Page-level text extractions

┄┄┄┄┄┄┄┄┄┄

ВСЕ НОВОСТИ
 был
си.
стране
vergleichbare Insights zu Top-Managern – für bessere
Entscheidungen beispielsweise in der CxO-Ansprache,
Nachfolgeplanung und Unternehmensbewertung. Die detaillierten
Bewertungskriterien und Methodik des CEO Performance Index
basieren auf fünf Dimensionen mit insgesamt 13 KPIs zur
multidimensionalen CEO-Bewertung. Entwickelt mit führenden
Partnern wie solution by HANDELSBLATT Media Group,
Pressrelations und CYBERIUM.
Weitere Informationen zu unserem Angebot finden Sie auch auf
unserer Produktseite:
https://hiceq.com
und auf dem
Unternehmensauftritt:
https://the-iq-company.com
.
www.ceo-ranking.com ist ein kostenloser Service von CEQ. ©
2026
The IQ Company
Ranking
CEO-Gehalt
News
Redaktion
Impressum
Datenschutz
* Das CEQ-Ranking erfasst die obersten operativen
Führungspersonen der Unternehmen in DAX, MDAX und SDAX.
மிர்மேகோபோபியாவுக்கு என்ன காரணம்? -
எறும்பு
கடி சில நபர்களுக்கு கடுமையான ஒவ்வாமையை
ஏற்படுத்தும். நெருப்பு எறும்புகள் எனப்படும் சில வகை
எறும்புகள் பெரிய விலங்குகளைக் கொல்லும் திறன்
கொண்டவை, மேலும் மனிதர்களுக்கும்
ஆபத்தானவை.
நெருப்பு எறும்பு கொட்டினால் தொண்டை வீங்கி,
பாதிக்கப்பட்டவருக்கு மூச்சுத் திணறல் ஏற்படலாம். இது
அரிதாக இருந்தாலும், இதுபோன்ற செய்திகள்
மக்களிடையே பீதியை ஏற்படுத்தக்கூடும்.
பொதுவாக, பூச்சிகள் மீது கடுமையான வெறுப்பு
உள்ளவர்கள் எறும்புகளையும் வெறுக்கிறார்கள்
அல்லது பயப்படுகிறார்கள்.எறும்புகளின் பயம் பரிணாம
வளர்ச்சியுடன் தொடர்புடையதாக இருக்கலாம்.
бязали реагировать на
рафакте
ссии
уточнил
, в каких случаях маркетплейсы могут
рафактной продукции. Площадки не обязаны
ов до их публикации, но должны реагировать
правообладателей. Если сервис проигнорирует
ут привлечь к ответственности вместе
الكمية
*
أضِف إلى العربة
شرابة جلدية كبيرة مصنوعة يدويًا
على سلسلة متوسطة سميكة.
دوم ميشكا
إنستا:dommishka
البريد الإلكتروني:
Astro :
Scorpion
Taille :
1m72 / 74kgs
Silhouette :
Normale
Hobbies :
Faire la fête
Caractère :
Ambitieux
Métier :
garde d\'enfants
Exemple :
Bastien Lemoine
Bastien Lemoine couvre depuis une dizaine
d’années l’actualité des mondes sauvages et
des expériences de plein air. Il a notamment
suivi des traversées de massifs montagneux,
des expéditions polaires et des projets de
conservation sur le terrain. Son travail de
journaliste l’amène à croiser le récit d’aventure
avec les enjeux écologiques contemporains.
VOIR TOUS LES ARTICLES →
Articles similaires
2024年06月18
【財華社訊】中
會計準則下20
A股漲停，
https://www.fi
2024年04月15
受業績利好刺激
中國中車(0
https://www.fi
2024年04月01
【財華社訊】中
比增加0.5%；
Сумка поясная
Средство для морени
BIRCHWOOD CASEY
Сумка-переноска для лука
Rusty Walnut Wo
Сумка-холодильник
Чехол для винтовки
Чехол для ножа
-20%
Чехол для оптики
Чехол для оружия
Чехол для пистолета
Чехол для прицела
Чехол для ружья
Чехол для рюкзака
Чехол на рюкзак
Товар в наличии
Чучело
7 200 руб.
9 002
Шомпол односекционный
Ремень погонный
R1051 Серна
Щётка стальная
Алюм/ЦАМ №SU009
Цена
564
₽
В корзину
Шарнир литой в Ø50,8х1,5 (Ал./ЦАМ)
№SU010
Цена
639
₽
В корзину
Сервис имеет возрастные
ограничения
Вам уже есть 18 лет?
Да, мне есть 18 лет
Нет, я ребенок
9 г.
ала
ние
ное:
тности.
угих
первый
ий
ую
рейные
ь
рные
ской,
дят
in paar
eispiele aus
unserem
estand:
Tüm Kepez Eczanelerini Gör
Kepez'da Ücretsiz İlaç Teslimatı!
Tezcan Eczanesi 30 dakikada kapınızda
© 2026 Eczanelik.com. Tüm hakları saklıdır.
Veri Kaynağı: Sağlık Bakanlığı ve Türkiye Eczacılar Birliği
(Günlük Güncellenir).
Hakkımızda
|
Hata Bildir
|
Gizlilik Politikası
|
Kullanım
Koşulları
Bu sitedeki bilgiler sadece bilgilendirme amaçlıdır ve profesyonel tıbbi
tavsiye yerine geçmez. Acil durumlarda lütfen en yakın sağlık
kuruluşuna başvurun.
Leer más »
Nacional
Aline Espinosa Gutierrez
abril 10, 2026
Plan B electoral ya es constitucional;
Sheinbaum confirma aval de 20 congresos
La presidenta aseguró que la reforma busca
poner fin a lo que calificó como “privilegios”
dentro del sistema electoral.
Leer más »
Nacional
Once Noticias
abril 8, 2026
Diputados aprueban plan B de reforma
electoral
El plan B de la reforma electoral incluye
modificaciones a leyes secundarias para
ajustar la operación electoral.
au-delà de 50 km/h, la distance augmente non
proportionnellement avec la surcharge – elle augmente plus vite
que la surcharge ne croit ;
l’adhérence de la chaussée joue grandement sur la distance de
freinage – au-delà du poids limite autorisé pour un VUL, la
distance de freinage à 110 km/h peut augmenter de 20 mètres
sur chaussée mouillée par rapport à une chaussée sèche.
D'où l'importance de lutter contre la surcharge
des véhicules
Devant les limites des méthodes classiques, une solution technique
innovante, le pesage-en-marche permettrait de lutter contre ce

┄┄┄┄┄┄┄┄┄┄

*Task item*
In the answer, each line of the data must appear exactly as written.

*Result of the exercise*
ВСЕ НОВОСТИ
 был
си.
стране
vergleichbare Insights zu Top-Managern – für bessere
Entscheidungen beispielsweise in der CxO-Ansprache,
Nachfolgeplanung und Unternehmensbewertung. Die detaillierten
Bewertungskriterien und Methodik des CEO Performance Index
basieren auf fünf Dimensionen mit insgesamt 13 KPIs zur
multidimensionalen CEO-Bewertung. Entwickelt mit führenden
Partnern wie solution by HANDELSBLATT Media Group,
Pressrelations und CYBERIUM.
Weitere Informationen zu unserem Angebot finden Sie auch auf
unserer Produktseite:
https://hiceq.com
und auf dem
Unternehmensauftritt:
https://the-iq-company.com
.
www.ceo-ranking.com ist ein kostenloser Service von CEQ. ©
2026
The IQ Company
Ranking
CEO-Gehalt
News
Redaktion
Impressum
Datenschutz
* Das CEQ-Ranking erfasst die obersten operativen
Führungspersonen der Unternehmen in DAX, MDAX und SDAX.
மிர்மேகோபோபியாவுக்கு என்ன காரணம்? -
எறும்பு
கடி சில நபர்களுக்கு கடுமையான ஒவ்வாமையை
ஏற்படுத்தும். நெருப்பு எறும்புகள் எனப்படும் சில வகை
எறும்புகள் பெரிய விலங்குகளைக் கொல்லும் திறன்
கொண்டவை, மேலும் மனிதர்களுக்கும்
ஆபத்தானவை.
நெருப்பு எறும்பு கொட்டினால் தொண்டை வீங்கி,
பாதிக்கப்பட்டவருக்கு மூச்சுத் திணறல் ஏற்படலாம். இது
அரிதாக இருந்தாலும், இதுபோன்ற செய்திகள்
மக்களிடையே பீதியை ஏற்படுத்தக்கூடும்.
பொதுவாக, பூச்சிகள் மீது கடுமையான வெறுப்பு
உள்ளவர்கள் எறும்புகளையும் வெறுக்கிறார்கள்
அல்லது பயப்படுகிறார்கள்.எறும்புகளின் பயம் பரிணாம
வளர்ச்சியுடன் தொடர்புடையதாக இருக்கலாம்.
бязали реагировать на
рафакте
ссии
уточнил
, в каких случаях маркетплейсы могут
рафактной продукции. Площадки не обязаны
ов до их публикации, но должны реагировать
правообладателей. Если сервис проигнорирует
ут привлечь к ответственности вместе
الكمية
*
أضِف إلى العربة
شرابة جلدية كبيرة مصنوعة يدويًا
على سلسلة متوسطة سميكة.
دوم ميشكا
إنستا:dommishka
البريد الإلكتروني:
Astro :
Scorpion
Taille :
1m72 / 74kgs
Silhouette :
Normale
Hobbies :
Faire la fête
Caractère :
Ambitieux
Métier :
garde d\'enfants
Exemple :
Bastien Lemoine
Bastien Lemoine couvre depuis une dizaine
d’années l’actualité des mondes sauvages et
des expériences de plein air. Il a notamment
suivi des traversées de massifs montagneux,
des expéditions polaires et des projets de
conservation sur le terrain. Son travail de
journaliste l’amène à croiser le récit d’aventure
avec les enjeux écologiques contemporains.
VOIR TOUS LES ARTICLES →
Articles similaires
2024年06月18
【財華社訊】中
會計準則下20
A股漲停，
https://www.fi
2024年04月15
受業績利好刺激
中國中車(0
https://www.fi
2024年04月01
【財華社訊】中
比增加0.5%；
Сумка поясная
Средство для морени
BIRCHWOOD CASEY
Сумка-переноска для лука
Rusty Walnut Wo
Сумка-холодильник
Чехол для винтовки
Чехол для ножа
-20%
Чехол для оптики
Чехол для оружия
Чехол для пистолета
Чехол для прицела
Чехол для ружья
Чехол для рюкзака
Чехол на рюкзак
Товар в наличии
Чучело
7 200 руб.
9 002
Шомпол односекционный
Ремень погонный
R1051 Серна
Щётка стальная
Алюм/ЦАМ №SU009
Цена
564
₽
В корзину
Шарнир литой в Ø50,8х1,5 (Ал./ЦАМ)
№SU010
Цена
639
₽
В корзину
Сервис имеет возрастные
ограничения
Вам уже есть 18 лет?
Да, мне есть 18 лет
Нет, я ребенок
9 г.
ала
ние
ное:
тности.
угих
первый
ий
ую
рейные
ь
рные
ской,
дят
in paar
eispiele aus
unserem
estand:
Tüm Kepez Eczanelerini Gör
Kepez'da Ücretsiz İlaç Teslimatı!
Tezcan Eczanesi 30 dakikada kapınızda
© 2026 Eczanelik.com. Tüm hakları saklıdır.
Veri Kaynağı: Sağlık Bakanlığı ve Türkiye Eczacılar Birliği
(Günlük Güncellenir).
Hakkımızda
|
Hata Bildir
|
Gizlilik Politikası
|
Kullanım
Koşulları
Bu sitedeki bilgiler sadece bilgilendirme amaçlıdır ve profesyonel tıbbi
tavsiye yerine geçmez. Acil durumlarda lütfen en yakın sağlık
kuruluşuna başvurun.
Leer más »
Nacional
Aline Espinosa Gutierrez
abril 10, 2026
Plan B electoral ya es constitucional;
Sheinbaum confirma aval de 20 congresos
La presidenta aseguró que la reforma busca
poner fin a lo que calificó como “privilegios”
dentro del sistema electoral.
Leer más »
Nacional
Once Noticias
abril 8, 2026
Diputados aprueban plan B de reforma
electoral
El plan B de la reforma electoral incluye
modificaciones a leyes secundarias para
ajustar la operación electoral.
au-delà de 50 km/h, la distance augmente non
proportionnellement avec la surcharge – elle augmente plus vite
que la surcharge ne croit ;
l’adhérence de la chaussée joue grandement sur la distance de
freinage – au-delà du poids limite autorisé pour un VUL, la
distance de freinage à 110 km/h peut augmenter de 20 mètres
sur chaussée mouillée par rapport à une chaussée sèche.
D'où l'importance de lutter contre la surcharge
des véhicules
Devant les limites des méthodes classiques, une solution technique
innovante, le pesage-en-marche permettrait de lutter contre ce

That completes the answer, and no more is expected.